Definition 1. If $X$ is a set, a basis for a topology on $X$ is a collection $\mathcal{B}$ of subset of $X$ such that

$(i_B)\quad$ For each $x\in X$, there is at least $B\in\mathcal{B}$ such that $x\in B$;

$(ii_B)\quad$ If $x$ belongs to the intersection of two basis element $B_1$ an $B_2$, there is a basis element $B_3$ containing $x$ such that $B_3\subseteq B_1\cap B_2$.

If $\mathcal{B}$ satisfies $(i_B)$ and $(ii_B)$, then we define the topology $\mathcal{T}_{\mathcal{B}}$ generated by $\mathcal{B}$ as follows: a subset $U$ of $X$ is said open in $X$ if for each $x\in U$, there is a basis element $B\in\mathcal{B}$ such that $x\in B$ and $B\subseteq U.$ We observe that $\mathcal{B}\subseteq\mathcal{T}_{\mathcal{B}}.$

When we say that $\mathcal{B}$ is a basis for a specific topology $\mathcal{T}$ we are saying that $\mathcal{B}$ is a basis for a topology on $X$ and $\mathcal{T}=\mathcal{T}_{\mathcal{B}}.$ Moreover, I just proved that $\mathcal{T}_{\mathcal{B}}$ equals the collection of all unions of elements of $\mathcal{B}$.

Viceversa, If we start from a set $X$ and a basis $\mathcal{B}$ for a topology on $X$, then the collection $$\mathcal{T}_{\mathcal{B}}'=\bigg\{\bigcup{\mathcal{C}\;\bigg|\;\mathcal{C}\subseteq \mathcal{B}}\bigg\}$$ is a topology on $X$ and $\mathcal{T}_{\mathcal{B}}=\mathcal{T}_{\mathcal{B}}'$.

We denote with $\mathcal{B}_d$, where $d$ is a metric on $X$, the family of all open ball of center $x$ and radius $r>0$, that is $$\big\{B(x,r)\;\big|\;x\in X, r>0\big\},$$ where $$B(x,r)=\{y\in X\;|\; d(x,y)< r\}.$$

Definition 2. If $d$ is a metric on a set $X$, then $\mathcal{B}_d$ is a basis for a topology on $X$, called the metric topology $\mathcal{T}_d.$

This definition means that $\mathcal{B}_d$ is a basis on $X$ and $\mathcal{T}_d=\mathcal{T}_{\mathcal{B_d}}$, that is if $U\in\mathcal{T}_d$, exists $r_1>0$ such that $x\in B(x_1,r_1)\subseteq U.$ I've already proved that $\mathcal{B}_d$ check $(i_B)$ and $(ii_b)$ and that exists $r>0$ such that $B(x,r)\subseteq B(x_1,r_1)\subseteq U$. Then $$(U\in\mathcal{T}_d) \iff(\forall y\in U, \exists r>0\;\text{such that}\; B(y,r)\subseteq U).$$ We observe that the open balls are actually open set, because $\mathcal{B}_d\subseteq \mathcal{T}_d.$

Proposition 1. If $U\in\mathcal{T}_d$, then $U$ is unions of open balls. That is $\mathcal{T}_d$ equals the collection of all unions of open balls.

▸ **YOUR OBJECTIVE**
According to the passage on bases for a topology, what is the topology generated by a basis equal to? The lines that come next have no connection to the passage above.

Stored dataset lines
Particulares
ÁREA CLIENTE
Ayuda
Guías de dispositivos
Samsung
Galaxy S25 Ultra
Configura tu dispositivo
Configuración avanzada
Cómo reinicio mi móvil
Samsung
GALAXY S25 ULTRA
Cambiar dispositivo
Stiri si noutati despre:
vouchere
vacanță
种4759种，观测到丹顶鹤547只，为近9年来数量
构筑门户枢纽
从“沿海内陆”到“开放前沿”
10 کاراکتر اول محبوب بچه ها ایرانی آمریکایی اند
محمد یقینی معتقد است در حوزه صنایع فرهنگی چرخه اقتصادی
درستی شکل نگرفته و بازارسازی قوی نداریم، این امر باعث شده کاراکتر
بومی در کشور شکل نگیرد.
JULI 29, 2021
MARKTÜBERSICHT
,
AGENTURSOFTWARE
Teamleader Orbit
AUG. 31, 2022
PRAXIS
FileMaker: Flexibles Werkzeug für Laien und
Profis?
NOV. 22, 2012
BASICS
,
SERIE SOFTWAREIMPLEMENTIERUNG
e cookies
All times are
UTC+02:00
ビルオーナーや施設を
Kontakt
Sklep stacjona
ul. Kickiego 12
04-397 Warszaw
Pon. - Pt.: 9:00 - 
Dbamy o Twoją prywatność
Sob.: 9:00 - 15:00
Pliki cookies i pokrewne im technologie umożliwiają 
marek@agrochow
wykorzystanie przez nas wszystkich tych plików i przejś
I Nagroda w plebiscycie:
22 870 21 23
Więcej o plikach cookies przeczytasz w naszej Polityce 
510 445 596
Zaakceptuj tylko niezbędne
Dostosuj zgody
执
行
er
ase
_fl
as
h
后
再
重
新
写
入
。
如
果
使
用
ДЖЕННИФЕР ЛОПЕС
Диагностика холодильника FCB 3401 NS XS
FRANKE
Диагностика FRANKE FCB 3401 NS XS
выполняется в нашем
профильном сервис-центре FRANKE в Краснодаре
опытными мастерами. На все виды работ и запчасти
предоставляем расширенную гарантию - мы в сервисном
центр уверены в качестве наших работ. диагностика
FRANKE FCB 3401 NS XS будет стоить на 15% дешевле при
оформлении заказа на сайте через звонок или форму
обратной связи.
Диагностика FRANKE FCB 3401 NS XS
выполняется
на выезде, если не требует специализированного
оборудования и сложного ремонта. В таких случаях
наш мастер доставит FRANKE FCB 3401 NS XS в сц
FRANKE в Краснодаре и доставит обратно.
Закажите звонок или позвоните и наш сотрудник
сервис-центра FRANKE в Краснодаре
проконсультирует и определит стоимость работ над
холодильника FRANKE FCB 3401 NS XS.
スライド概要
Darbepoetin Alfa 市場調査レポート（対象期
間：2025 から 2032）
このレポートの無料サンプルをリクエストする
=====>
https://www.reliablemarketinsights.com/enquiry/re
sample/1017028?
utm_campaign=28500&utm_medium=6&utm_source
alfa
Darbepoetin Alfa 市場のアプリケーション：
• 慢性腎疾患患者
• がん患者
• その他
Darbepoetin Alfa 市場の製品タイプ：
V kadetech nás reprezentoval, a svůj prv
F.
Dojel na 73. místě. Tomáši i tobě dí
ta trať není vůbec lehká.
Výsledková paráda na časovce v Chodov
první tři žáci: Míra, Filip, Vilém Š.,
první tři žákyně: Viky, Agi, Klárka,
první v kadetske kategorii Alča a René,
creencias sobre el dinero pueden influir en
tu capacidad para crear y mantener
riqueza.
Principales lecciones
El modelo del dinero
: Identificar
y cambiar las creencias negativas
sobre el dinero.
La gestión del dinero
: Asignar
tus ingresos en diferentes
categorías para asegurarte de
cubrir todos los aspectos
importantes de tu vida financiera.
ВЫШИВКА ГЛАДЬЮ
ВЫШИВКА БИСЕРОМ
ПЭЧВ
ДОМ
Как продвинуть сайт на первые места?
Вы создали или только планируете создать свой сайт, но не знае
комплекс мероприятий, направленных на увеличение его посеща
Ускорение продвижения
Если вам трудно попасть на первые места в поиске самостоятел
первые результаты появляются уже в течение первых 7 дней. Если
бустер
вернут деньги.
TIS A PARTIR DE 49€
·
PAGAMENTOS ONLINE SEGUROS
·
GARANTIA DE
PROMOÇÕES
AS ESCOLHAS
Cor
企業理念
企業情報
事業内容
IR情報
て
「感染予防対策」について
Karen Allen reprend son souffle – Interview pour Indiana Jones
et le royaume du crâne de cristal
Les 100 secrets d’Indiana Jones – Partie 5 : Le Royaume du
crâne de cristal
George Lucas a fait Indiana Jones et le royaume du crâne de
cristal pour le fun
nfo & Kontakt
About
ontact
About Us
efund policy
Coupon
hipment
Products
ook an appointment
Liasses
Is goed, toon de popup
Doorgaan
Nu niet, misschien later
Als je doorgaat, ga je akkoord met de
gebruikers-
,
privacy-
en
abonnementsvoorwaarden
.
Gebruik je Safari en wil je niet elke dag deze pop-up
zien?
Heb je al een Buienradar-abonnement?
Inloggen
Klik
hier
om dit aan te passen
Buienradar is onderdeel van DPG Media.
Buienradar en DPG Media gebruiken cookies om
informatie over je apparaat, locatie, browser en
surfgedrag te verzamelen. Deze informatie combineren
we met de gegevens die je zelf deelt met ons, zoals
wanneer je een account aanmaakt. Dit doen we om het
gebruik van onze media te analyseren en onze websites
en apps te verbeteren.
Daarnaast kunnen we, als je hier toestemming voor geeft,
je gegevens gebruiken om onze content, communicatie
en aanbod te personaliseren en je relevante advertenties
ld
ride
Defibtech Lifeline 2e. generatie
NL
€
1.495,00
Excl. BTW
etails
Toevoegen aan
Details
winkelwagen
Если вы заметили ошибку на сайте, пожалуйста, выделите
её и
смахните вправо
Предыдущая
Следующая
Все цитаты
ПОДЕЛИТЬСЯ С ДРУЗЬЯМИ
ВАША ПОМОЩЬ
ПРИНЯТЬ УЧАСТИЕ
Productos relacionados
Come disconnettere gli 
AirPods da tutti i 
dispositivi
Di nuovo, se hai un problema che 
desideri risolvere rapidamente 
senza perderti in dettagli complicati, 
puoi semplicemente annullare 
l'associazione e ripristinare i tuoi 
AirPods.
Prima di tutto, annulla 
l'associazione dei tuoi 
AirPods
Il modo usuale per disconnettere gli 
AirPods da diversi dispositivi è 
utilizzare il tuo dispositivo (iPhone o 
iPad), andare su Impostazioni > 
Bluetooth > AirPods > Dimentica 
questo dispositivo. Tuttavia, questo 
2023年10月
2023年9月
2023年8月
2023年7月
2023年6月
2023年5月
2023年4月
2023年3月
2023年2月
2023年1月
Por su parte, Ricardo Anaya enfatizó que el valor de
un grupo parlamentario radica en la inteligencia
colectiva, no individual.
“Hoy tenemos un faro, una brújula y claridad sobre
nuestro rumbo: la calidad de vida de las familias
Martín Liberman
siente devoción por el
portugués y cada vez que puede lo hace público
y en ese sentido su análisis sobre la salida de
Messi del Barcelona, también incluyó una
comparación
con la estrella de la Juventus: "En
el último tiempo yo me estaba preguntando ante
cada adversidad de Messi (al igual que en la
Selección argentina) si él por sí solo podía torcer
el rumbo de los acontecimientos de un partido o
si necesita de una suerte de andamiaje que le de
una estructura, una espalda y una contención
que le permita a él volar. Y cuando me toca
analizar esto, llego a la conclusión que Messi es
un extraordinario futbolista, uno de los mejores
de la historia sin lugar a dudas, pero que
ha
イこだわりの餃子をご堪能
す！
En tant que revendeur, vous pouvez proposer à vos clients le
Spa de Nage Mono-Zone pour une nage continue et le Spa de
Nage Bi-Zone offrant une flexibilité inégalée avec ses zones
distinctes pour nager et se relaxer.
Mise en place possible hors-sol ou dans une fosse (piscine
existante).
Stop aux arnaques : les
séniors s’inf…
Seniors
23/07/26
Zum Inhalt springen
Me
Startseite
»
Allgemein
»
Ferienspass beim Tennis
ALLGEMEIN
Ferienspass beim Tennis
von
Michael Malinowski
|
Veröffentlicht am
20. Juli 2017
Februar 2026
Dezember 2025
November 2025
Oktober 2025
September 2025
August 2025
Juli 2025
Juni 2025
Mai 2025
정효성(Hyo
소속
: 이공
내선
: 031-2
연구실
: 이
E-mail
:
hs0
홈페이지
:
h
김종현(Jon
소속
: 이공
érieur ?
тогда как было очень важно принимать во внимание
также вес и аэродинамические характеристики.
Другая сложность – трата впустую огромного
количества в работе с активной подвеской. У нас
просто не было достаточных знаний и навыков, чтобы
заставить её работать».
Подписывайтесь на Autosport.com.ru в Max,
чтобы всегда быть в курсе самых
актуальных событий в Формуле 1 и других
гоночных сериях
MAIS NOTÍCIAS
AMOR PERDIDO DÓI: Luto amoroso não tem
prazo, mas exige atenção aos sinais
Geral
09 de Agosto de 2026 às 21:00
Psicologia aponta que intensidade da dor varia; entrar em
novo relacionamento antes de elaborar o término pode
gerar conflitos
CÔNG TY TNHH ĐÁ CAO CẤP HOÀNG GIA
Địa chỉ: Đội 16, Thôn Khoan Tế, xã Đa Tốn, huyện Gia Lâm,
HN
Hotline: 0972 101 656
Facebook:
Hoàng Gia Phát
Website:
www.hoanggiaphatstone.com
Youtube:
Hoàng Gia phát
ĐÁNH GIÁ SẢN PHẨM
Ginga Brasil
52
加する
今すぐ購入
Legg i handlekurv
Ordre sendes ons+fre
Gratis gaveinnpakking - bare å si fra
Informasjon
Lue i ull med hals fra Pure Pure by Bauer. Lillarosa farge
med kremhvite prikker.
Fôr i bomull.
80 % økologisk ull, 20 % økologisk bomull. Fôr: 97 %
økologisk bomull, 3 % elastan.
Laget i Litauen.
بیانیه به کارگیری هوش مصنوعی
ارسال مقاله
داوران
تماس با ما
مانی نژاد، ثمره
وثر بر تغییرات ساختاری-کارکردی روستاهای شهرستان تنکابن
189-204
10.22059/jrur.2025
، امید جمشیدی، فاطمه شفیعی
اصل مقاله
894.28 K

▸ **YOUR RESPONSE**
It equals the collection of all unions of elements of the basis.